Which lines below fall between the one containing "X94695000Y-116840000D03*" and the one containing "X118500000Y-93000000D03*"? Repeat them exactly, counting both of those lines, and add nothing else.

━━━ Provided data

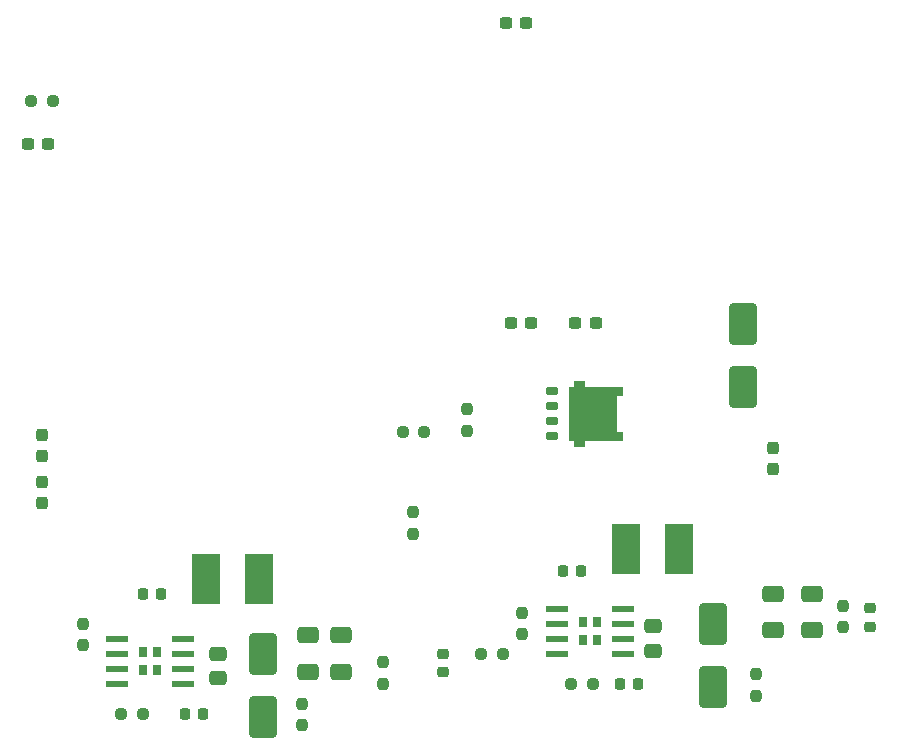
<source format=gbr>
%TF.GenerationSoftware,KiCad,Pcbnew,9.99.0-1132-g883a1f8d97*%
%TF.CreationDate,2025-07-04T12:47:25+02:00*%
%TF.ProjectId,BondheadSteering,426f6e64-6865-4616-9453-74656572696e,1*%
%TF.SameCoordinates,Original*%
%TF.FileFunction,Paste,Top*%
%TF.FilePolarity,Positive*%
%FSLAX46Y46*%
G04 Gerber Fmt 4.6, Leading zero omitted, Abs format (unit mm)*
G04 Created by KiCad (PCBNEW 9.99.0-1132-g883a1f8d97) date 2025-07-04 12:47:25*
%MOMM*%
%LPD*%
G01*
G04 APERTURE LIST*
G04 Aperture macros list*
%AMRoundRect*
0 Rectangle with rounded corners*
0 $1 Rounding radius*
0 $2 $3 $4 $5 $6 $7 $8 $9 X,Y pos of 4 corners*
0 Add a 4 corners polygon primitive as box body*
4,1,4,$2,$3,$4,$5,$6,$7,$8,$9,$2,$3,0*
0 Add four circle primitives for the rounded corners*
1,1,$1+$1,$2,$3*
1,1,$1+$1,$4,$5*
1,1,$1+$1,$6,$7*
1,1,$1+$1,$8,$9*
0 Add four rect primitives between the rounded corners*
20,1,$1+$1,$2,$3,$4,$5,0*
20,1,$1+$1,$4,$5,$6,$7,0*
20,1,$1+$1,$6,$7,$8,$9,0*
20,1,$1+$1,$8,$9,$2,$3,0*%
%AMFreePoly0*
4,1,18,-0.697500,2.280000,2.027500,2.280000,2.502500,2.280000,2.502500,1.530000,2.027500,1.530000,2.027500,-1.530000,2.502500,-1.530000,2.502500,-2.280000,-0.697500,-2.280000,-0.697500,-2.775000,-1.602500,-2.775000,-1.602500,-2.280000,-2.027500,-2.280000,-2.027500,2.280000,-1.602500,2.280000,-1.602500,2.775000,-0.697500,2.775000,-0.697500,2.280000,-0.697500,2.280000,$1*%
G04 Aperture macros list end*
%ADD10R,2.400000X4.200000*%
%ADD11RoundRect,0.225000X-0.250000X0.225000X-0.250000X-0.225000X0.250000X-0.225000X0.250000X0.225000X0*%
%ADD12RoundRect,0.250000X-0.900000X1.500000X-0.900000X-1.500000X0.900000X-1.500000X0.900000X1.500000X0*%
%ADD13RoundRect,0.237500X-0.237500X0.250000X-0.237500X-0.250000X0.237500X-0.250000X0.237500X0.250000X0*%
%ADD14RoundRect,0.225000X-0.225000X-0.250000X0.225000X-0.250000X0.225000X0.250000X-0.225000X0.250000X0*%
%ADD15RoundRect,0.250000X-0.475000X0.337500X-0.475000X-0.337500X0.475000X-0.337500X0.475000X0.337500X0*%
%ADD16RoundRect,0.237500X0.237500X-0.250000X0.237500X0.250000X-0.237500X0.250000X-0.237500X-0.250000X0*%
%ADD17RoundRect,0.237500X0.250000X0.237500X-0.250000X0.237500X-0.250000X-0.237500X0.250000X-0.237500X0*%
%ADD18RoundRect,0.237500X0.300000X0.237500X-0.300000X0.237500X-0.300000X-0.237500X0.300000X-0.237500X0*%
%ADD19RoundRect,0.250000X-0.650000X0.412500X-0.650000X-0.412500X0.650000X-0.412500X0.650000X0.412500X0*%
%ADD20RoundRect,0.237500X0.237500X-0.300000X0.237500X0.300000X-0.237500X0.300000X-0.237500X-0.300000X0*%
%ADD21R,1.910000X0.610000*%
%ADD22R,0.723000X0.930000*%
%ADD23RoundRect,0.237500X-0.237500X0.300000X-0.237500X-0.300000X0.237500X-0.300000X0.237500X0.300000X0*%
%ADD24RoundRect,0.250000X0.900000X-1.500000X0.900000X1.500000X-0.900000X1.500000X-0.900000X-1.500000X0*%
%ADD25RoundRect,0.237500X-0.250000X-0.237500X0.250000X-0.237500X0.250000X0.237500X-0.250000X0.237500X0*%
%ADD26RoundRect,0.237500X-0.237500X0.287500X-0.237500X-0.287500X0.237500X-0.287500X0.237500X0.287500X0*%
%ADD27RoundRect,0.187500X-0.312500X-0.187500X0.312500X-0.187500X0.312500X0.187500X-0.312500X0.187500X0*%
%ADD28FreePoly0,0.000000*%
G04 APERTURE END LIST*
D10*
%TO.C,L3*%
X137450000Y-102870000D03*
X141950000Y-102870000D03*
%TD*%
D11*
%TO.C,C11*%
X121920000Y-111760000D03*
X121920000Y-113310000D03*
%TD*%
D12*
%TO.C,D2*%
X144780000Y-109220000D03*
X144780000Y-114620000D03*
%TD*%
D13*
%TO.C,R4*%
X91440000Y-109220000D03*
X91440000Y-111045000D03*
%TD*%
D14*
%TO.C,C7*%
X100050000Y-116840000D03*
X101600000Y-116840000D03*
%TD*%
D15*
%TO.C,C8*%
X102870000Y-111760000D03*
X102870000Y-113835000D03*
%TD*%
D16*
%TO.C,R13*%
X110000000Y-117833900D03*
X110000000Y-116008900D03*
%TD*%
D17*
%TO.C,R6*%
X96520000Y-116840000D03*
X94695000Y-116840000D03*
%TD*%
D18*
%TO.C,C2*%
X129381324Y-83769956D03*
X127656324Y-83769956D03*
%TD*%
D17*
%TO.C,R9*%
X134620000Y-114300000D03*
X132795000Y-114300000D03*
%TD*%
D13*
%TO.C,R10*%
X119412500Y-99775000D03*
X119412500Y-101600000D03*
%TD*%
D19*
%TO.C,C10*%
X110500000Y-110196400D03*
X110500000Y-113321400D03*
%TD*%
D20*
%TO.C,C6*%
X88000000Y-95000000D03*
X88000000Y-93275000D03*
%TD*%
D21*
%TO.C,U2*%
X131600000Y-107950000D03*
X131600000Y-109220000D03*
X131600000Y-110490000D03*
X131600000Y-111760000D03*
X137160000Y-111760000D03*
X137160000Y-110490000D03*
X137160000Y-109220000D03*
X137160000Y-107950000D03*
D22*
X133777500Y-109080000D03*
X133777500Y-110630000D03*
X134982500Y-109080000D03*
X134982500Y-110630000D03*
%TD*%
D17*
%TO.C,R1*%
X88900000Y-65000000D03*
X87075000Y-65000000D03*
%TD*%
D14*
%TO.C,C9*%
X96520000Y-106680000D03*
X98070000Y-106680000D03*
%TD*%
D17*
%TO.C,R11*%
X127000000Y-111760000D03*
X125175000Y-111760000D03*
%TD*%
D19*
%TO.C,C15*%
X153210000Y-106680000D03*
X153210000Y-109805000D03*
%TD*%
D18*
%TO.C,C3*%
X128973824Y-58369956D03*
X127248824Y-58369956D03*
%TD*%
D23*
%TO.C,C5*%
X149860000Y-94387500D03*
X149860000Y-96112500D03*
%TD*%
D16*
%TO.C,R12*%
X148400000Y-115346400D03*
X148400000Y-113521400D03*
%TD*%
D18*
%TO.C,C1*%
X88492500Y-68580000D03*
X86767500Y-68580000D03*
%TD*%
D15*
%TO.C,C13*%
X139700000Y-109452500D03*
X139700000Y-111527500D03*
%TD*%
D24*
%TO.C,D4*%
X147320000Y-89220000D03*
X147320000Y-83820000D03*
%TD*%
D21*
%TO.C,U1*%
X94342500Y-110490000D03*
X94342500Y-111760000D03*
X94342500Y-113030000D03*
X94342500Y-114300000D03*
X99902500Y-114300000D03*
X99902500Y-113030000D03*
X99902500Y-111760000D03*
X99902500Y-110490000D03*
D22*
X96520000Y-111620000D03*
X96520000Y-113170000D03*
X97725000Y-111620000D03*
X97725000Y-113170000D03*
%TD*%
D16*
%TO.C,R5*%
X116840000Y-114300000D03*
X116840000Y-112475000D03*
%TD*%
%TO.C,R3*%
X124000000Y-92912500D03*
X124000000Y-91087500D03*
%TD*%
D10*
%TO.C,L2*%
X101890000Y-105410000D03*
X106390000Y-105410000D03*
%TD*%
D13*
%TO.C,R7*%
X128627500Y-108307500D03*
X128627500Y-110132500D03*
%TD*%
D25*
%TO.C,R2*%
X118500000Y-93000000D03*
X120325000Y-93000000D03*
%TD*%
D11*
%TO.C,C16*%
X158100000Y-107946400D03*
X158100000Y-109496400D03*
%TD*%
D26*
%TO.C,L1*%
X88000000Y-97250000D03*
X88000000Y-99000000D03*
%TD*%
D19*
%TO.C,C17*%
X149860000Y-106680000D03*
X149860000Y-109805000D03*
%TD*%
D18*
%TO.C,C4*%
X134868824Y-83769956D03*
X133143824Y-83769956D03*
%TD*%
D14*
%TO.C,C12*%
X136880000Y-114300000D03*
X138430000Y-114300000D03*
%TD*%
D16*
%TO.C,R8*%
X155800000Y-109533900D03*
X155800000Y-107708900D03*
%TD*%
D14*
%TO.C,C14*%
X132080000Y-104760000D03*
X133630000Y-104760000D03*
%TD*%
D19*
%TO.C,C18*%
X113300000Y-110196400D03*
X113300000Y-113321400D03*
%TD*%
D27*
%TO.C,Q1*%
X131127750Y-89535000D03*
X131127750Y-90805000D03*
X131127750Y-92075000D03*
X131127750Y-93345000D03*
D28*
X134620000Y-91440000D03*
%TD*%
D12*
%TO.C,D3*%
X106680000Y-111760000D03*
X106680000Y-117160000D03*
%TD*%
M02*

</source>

━━━━━━

## Answer to this exercise
X94695000Y-116840000D03*
%TD*%
D18*
%TO.C,C2*%
X129381324Y-83769956D03*
X127656324Y-83769956D03*
%TD*%
D17*
%TO.C,R9*%
X134620000Y-114300000D03*
X132795000Y-114300000D03*
%TD*%
D13*
%TO.C,R10*%
X119412500Y-99775000D03*
X119412500Y-101600000D03*
%TD*%
D19*
%TO.C,C10*%
X110500000Y-110196400D03*
X110500000Y-113321400D03*
%TD*%
D20*
%TO.C,C6*%
X88000000Y-95000000D03*
X88000000Y-93275000D03*
%TD*%
D21*
%TO.C,U2*%
X131600000Y-107950000D03*
X131600000Y-109220000D03*
X131600000Y-110490000D03*
X131600000Y-111760000D03*
X137160000Y-111760000D03*
X137160000Y-110490000D03*
X137160000Y-109220000D03*
X137160000Y-107950000D03*
D22*
X133777500Y-109080000D03*
X133777500Y-110630000D03*
X134982500Y-109080000D03*
X134982500Y-110630000D03*
%TD*%
D17*
%TO.C,R1*%
X88900000Y-65000000D03*
X87075000Y-65000000D03*
%TD*%
D14*
%TO.C,C9*%
X96520000Y-106680000D03*
X98070000Y-106680000D03*
%TD*%
D17*
%TO.C,R11*%
X127000000Y-111760000D03*
X125175000Y-111760000D03*
%TD*%
D19*
%TO.C,C15*%
X153210000Y-106680000D03*
X153210000Y-109805000D03*
%TD*%
D18*
%TO.C,C3*%
X128973824Y-58369956D03*
X127248824Y-58369956D03*
%TD*%
D23*
%TO.C,C5*%
X149860000Y-94387500D03*
X149860000Y-96112500D03*
%TD*%
D16*
%TO.C,R12*%
X148400000Y-115346400D03*
X148400000Y-113521400D03*
%TD*%
D18*
%TO.C,C1*%
X88492500Y-68580000D03*
X86767500Y-68580000D03*
%TD*%
D15*
%TO.C,C13*%
X139700000Y-109452500D03*
X139700000Y-111527500D03*
%TD*%
D24*
%TO.C,D4*%
X147320000Y-89220000D03*
X147320000Y-83820000D03*
%TD*%
D21*
%TO.C,U1*%
X94342500Y-110490000D03*
X94342500Y-111760000D03*
X94342500Y-113030000D03*
X94342500Y-114300000D03*
X99902500Y-114300000D03*
X99902500Y-113030000D03*
X99902500Y-111760000D03*
X99902500Y-110490000D03*
D22*
X96520000Y-111620000D03*
X96520000Y-113170000D03*
X97725000Y-111620000D03*
X97725000Y-113170000D03*
%TD*%
D16*
%TO.C,R5*%
X116840000Y-114300000D03*
X116840000Y-112475000D03*
%TD*%
%TO.C,R3*%
X124000000Y-92912500D03*
X124000000Y-91087500D03*
%TD*%
D10*
%TO.C,L2*%
X101890000Y-105410000D03*
X106390000Y-105410000D03*
%TD*%
D13*
%TO.C,R7*%
X128627500Y-108307500D03*
X128627500Y-110132500D03*
%TD*%
D25*
%TO.C,R2*%
X118500000Y-93000000D03*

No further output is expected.